Machine Learning Approach to Estimate Daily Bike Traffic (DBT) Using Emerging Data Source STRAVA
Abstract
Daily Bicycle Traffic (DBT) represents an indicator of bicycle activities and demand. Agencies widely use DBT to prioritize bicycle infrastructure investments, to evaluate bicycle safety, and to identify the health benefits of cyclists. However, obtaining bicycle count data that captures a wide variety of bicycle uses and riders remains challenging because most regions have limited resources (i.e. camera and inductive loop detectors) available to capture continuous bicycle counts. This sparse data problem may be solved through the development of emerging methods, which collect quality data that capture the spatial and temporal variations in bicycle counts. With the greater use of smartphones and wearable devices, the availability of bicycle data from smartphone apps like Strava provide the aggregated bicycle activity of anonymous cyclists. Strava appears particularly advantageous for bicycle volume estimation at a link-level since the smartphone app collects the individual trajectories of bicycle trips. Unlike the conventional data collection methods (i.e., manual or automatic counts using short-term count stations or a survey), which remain labor-intensive and costly, Strava appears as an economical alternative data source due to the proliferation of smartphones and low-cost GPS.
However, these emerging data sources experience a sampling bias because only the app users report their bicycle activities. This may produce spatial and temporal bias in the bicycle volumes. This research aims to estimate a network DBT using four machine learning regressions (Decision Tree (DT), Random Forest (RF), Support Vector Machine (SVM), K-Nearest Neighbor (KNN)) and two conventional approaches (Negative Binomial and Regularized linear Ridge Regression). The study fuses strava data with bike-share data collected from Portland, Oregon in 2017-2019. To overcome the sampling bias, this study integrates other data sources and variables captured in Census for DBT estimations. The model uses comprehensive explanatory variables including socio-economic characteristics; weather conditions, bicycle facilities, and land use. The proposed models train the inherent associations of independent variables without predetermined assumptions based on the spatial and temporal patterns of bicycle activities and other variables. This study also uses K-mean clustering to group network links that share similar characteristics in bicycle behaviors, which minimize the sampling bias in Strava counts and generates a representative grouping measure for network links.
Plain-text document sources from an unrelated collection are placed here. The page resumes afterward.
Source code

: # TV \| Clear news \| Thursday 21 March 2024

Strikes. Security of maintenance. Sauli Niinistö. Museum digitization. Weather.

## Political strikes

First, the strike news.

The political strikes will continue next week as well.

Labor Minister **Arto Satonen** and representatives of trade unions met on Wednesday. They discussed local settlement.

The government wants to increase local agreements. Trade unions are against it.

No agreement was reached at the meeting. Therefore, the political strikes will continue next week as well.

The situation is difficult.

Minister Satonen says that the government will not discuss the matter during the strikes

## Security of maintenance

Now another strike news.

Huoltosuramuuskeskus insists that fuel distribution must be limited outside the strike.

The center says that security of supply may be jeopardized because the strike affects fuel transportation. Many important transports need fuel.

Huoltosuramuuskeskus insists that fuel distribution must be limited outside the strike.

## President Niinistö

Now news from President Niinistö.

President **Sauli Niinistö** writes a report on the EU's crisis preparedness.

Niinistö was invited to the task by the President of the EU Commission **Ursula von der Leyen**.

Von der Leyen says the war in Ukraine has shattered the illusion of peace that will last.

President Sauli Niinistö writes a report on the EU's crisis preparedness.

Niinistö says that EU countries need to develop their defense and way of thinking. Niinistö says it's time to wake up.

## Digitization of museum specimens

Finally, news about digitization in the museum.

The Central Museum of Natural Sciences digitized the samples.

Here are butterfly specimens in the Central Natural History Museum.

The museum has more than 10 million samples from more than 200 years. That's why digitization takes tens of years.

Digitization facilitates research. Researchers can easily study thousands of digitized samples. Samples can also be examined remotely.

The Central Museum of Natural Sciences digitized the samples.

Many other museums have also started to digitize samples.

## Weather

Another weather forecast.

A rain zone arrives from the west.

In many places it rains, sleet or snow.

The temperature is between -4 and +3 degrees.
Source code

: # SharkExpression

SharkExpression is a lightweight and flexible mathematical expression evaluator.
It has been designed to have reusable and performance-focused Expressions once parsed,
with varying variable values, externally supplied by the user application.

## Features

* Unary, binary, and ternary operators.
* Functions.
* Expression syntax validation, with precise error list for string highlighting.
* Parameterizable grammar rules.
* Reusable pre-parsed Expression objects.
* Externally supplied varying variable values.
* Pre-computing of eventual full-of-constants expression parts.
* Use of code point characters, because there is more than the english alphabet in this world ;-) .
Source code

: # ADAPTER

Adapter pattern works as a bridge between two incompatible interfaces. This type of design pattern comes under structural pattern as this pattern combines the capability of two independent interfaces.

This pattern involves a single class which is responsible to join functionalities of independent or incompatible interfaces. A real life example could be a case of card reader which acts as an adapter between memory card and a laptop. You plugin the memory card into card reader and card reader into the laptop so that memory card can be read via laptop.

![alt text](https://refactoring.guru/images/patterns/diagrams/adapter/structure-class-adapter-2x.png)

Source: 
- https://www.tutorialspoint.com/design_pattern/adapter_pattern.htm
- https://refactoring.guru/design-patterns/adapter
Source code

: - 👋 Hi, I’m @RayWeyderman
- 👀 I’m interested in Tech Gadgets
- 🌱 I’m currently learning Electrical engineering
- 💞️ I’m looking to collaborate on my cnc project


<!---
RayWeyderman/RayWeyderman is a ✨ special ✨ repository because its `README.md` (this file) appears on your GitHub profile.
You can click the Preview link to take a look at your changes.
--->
The developed models test their temporal transferability where the model developed using historical data collected in 2017 is applied for 2018 and 2019.
Results indicate that the forward ensemble of the tree model (RF) performs best to estimate daily bike volumes with a maximum absolute percentage error (APE) of 12%. The transferability test shows 22% APE when applied to 2019. All the other machine learning models show transferability risks due to their lack of capacity to handle the underlying complex relationship of high dimension, variable, and biased data from year to year. This study also finds that the data fusion of static, bike share and strava data significantly improves bike volume estimations. The developed model provides an insight for stakeholders on how to use emerging technologies and advanced modeling techniques for bicycle data collection and DBT estimation.
Machine Learning Approach to Estimate Daily Bike Traffic (DBT) Using Emerging Data Source STRAVA
Category
New Mobility Services
Description
Presenter: Stephen P. Mattingly
Agency Affiliation: Professor, Department of Civil Engineering, University of Texas at Arlington
Session: Technical Session D3: Planning Through Change: Transportation Demand Management Applications
Date: 6/2/2022, 10:30 AM - 12:00 PM
Presenter Biographical Statement: Dr. Mattingly is a Professor in Civil Engineering at the University of Texas at Arlington (UTA). He previously held positions at the University of Alaska, Fairbanks (UAF) and University of Southern California. He has authored more than 135 technical papers, conference proceedings, research reports, and book chapters. While at UAF (2000-2002), he served as the PI or co-PI on six projects. Since joining UTA, he has served as the PI and co-PI on over fifty-five projects including over twenty federal awards and fifteen state Department of Transportation (DOT) projects. His most recent research projects address a variety of interdisciplinary topics including transportation equity, transportation mobility for the transportation disadvantaged, developing an app for crowd-sourcing bicycle and pedestrian conflict data, transportation public health performance measures, data fusion of bicycle count data, nudging older adults to increase physical activity using technology, and the development of planning and transit performance measures for access to opportunities, integrating sustainability into the engineering curriculum and creating an engineering sustainability minor.